If you are programmatically constructing HTTP or HTTPS requests to AWS, you do have to include code to sign the requests. You might do this for the following reasons:

  • You are working with a programming language for which there is no AWS SDK. For example, currently there is no AWS SDK for C.

  • A feature that you want to work with is not supported by an AWS SDK or by the CLI. This is not common, but one scenario is that there is a short period after a new service feature has been released before all AWS SDKs support the feature.

  • You want complete control over how a request is sent to AWS or over the response that is returned.

Why Requests Are Signed

The signing process helps secure requests in the following ways:

  • Verify the identity of the requester. Signing makes sure that the request has been issued by someone who has a valid access key ID and secret access key.
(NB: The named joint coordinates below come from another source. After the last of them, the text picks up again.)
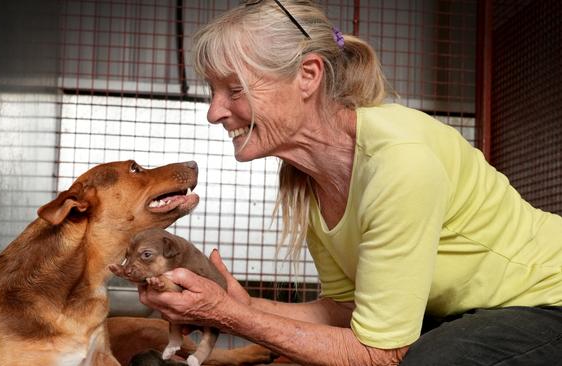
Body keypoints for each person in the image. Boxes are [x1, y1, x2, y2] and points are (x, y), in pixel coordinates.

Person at [138, 1, 562, 365]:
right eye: (213, 91)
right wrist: (238, 305)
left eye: (234, 89)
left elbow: (379, 355)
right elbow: (347, 311)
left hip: (547, 301)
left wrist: (231, 317)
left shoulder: (399, 161)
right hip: (472, 311)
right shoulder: (309, 177)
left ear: (308, 75)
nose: (214, 112)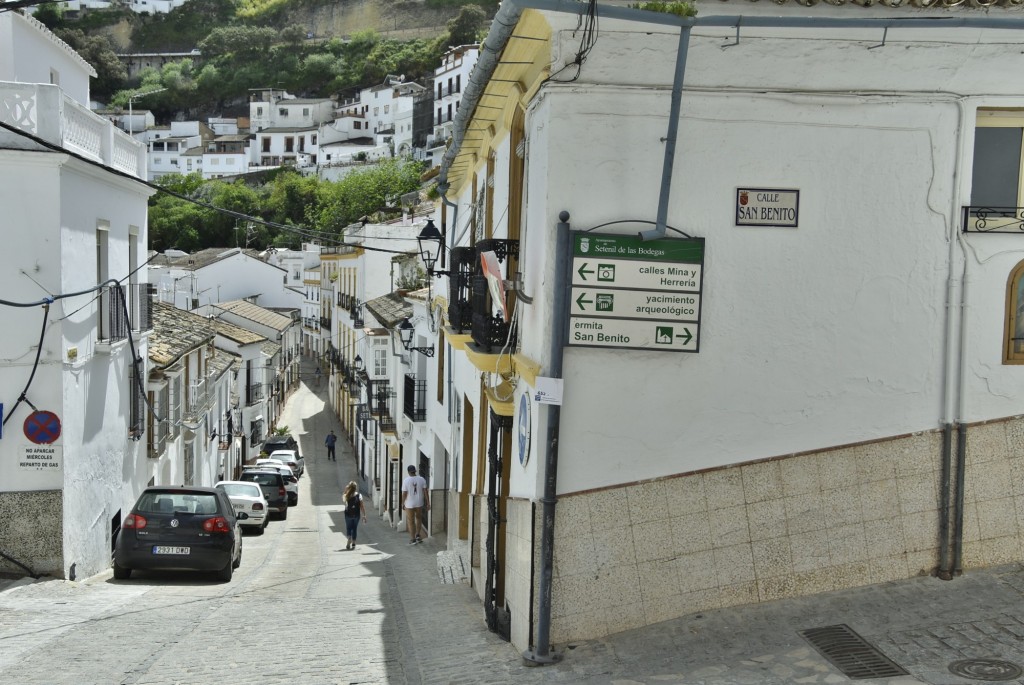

For information about getting access keys, see How Do I Get Security Credentials? in the AWS General Reference.

    Requests can also be signed using temporary security credentials that are obtained using a call to an AWS STS API like AssumeRole or GetFederationToken. In that case, the request must include security token that's part of the temporary security credentials. For more information, go to Creating Temporary Security Credentials in the AWS Security Token Service documentation.

  • Protect data in transit. In order to prevent tampering with a request while it is in transit, some of the request elements are used to calculate a hash (digest) of the request, and the resulting hash value is included as part of the request. When AWS receives the request, it calculates a hash based on the same information and matches it against the hash value in the request that you include. If the hash values don't match, AWS denies the request.

  • Protect against potential replay attacks. A request must reach AWS within 15 minutes of the time stamp in the request. Otherwise, AWS denies the request.

For additional security, you should transmit your requests using Secure Sockets Layer (SSL) by using HTTPS. SSL encrypts the transmission, protecting your request or the response from being viewed in transit.

Making and Signing Requests Using REST or the Query API

AWS services support either REST protocol or a protocol that we refer to as Query API. For example, Amazon S3 and Amazon Route 53 support a REST API. Others, like Amazon EC2 and IAM, support a Query API. In both of these protocols, you make requests over HTTP or HTTPS using an HTTP verb (such as GET or POST) and a parameter named Action or Operation that specifies the API you are calling.

Note

Some AWS services formerly supported SOAP protocol for making requests to AWS. SOAP has been deprecated for AWS.

To sign a request, you calculate a hash (digest) of the request, and then use the hash value, some other values from the request, and a secret access key to create a signed hash—this is the signature.

You can add the signature to a request by using one of the following methods:

  • HTTP Authorization header. You can add the signature to the request using the HTTP Authorization header.

  • Query string parameters. You can add the signature as a query string value to the request. Because the request signature is part of the URL, this type of URL is referred to as a pre-signed URL.